Executar o Kimi K3 usando 29 GB de RAM a 0,50 tok/s

Um novo mecanismo open source afirma executar localmente o modelo Kimi K3 completo, com 2,78T de parâmetros, em um laptop usando cerca de 29 GB de RAM ao transmitir a maior parte dos pesos a partir de SSD, alcançando aproximadamente 0,5 tokens por segundo. Os comentaristas se dividem sobre sua praticidade nessa velocidade e custo energético, mas o veem como uma prova interessante do que é tecnicamente possível para inferência local de LLMs de alto nível. Grande parte do debate gira em torno do uso intenso de código e documentação gerados por IA, das compensações de quantização em relação a modelos “puros” e de se projetos assim priorizam artesanato, clareza e usabilidade de longo prazo.

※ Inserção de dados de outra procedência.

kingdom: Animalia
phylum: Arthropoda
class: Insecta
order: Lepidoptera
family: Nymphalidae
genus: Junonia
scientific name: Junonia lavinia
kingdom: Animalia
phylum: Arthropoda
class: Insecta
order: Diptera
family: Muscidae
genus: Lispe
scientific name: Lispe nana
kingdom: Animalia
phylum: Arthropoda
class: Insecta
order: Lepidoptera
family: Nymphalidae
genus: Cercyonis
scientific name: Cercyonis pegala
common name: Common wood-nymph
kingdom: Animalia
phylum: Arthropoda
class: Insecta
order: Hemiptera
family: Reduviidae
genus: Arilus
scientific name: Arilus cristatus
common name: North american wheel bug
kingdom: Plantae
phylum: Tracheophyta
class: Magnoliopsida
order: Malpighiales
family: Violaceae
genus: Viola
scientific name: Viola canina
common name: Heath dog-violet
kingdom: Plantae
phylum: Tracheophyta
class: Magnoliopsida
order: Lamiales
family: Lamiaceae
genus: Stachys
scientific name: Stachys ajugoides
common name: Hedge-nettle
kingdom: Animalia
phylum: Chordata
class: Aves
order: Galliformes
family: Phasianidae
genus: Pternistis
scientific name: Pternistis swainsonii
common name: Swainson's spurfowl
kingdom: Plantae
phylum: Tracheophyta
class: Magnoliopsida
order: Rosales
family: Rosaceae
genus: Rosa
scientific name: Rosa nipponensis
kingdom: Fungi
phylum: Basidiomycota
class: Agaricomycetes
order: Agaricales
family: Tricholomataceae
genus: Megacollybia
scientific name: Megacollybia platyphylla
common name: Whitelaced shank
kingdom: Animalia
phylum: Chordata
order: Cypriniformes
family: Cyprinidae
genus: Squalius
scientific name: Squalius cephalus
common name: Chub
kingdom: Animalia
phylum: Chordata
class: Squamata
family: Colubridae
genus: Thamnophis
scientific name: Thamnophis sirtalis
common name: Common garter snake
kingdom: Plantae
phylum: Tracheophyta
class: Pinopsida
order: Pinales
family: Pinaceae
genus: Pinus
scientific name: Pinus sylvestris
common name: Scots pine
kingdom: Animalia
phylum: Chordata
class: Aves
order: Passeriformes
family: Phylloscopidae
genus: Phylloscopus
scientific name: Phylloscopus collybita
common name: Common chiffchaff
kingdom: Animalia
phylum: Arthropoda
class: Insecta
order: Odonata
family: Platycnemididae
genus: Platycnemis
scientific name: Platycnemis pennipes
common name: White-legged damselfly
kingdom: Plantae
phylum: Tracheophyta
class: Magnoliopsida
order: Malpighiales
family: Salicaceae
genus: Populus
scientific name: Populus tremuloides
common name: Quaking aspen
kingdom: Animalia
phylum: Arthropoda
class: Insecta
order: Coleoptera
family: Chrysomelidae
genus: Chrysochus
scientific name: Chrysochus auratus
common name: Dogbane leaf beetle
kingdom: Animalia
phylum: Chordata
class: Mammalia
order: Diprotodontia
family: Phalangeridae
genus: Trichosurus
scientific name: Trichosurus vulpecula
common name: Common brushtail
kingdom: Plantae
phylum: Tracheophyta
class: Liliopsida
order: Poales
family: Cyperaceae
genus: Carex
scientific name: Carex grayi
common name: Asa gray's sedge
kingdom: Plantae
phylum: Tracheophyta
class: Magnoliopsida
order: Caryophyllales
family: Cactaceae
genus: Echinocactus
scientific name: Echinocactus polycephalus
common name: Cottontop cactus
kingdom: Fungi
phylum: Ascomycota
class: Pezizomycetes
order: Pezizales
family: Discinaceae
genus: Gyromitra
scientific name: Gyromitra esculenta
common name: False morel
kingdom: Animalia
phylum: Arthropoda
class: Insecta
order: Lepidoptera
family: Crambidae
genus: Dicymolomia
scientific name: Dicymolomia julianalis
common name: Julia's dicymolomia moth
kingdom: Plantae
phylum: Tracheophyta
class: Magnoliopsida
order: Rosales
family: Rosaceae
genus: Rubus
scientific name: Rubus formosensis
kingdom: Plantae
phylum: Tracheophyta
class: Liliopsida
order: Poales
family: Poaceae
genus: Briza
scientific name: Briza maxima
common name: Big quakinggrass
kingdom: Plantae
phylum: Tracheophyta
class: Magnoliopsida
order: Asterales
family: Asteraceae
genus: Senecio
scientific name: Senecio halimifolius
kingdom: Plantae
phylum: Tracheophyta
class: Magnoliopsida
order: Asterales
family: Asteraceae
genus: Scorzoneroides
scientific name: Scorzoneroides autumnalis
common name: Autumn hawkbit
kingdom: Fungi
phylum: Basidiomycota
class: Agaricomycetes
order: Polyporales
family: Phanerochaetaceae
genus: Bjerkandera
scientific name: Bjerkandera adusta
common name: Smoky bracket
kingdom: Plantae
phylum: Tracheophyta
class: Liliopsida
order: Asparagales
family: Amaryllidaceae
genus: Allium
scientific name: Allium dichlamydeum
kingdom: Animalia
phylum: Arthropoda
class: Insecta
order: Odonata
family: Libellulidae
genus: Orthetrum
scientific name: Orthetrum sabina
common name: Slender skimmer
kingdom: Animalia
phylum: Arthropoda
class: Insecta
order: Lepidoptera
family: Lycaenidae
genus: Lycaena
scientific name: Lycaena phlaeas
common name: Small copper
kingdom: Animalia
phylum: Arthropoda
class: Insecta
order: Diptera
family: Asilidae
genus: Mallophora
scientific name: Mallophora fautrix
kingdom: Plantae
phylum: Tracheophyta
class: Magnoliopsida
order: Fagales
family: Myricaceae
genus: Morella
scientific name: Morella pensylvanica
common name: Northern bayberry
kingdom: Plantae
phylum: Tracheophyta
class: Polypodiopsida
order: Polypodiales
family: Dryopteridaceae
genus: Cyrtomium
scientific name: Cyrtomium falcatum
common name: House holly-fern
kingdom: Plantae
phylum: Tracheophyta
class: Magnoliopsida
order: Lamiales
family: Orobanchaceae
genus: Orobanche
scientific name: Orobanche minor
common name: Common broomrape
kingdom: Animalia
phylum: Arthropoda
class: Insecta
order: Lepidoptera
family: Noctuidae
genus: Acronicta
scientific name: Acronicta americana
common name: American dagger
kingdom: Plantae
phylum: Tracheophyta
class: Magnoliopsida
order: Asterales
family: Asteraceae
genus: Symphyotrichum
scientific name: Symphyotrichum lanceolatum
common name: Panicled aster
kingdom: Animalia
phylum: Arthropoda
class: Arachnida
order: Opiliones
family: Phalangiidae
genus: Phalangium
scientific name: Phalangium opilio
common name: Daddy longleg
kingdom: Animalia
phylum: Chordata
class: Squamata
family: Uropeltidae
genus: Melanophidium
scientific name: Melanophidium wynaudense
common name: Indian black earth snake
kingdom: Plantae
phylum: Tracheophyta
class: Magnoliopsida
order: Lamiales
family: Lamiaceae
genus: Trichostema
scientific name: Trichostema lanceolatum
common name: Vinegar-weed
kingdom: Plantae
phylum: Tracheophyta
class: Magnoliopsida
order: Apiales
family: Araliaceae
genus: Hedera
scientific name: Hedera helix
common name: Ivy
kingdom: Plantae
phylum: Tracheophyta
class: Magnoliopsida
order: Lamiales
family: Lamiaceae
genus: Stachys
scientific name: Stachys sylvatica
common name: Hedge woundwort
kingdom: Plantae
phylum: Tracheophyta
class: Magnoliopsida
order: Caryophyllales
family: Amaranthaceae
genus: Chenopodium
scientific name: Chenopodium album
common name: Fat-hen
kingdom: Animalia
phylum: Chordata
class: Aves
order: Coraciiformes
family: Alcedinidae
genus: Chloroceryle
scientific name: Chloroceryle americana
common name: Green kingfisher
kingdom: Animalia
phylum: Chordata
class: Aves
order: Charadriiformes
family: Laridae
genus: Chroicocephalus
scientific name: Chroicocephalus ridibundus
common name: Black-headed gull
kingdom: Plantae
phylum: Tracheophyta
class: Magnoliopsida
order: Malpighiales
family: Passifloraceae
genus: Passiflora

Conceito do projeto e desempenho

  • A ferramenta executa o Kimi K3 completo, com 2,78T de parâmetros, em hardware comum ao transmitir a maior parte dos pesos a partir de SSD, usando apenas ~29 GB de RAM para contexto de 4k.
  • A taxa de transferência é de cerca de 0,5 tokens/segundo; alguns veem isso principalmente como uma prova de conceito, e não algo prático hoje.
  • No macOS, relatou-se que ARM NEON foi mais rápido que Metal para este projeto.

Usos práticos de um K3 a 0,5 tok/s

  • Muitos consideram 0,5 tok/s inutilizável para trabalho interativo, até mesmo para fluxos de trabalho no nível de e-mail.
  • Outros sugerem tarefas em lote durante a noite ou ao longo de várias horas: revisão de código, análise de projetos, resumos de reuniões ou de semanas de trabalho.
  • Há debate sobre quanto “pensamento” um modelo pode fazer nessa taxa; um comentarista observa que os modelos podem usar dezenas de milhares de tokens internos para produzir respostas curtas.

Armazenamento, memória e design do sistema

  • A discussão contrasta um mecanismo personalizado de streaming com abordagens baseadas em mmap, como o llama.cpp.
  • Alguns afirmam que prefetching manual e cache podem superar significativamente o paging genérico do sistema operacional.
  • Há preocupações com swap: vários argumentam para desativá-lo totalmente a fim de evitar desgaste do SSD e desempenho ruim; outros esclarecem que mmap somente de leitura dos pesos não prejudica a durabilidade do SSD.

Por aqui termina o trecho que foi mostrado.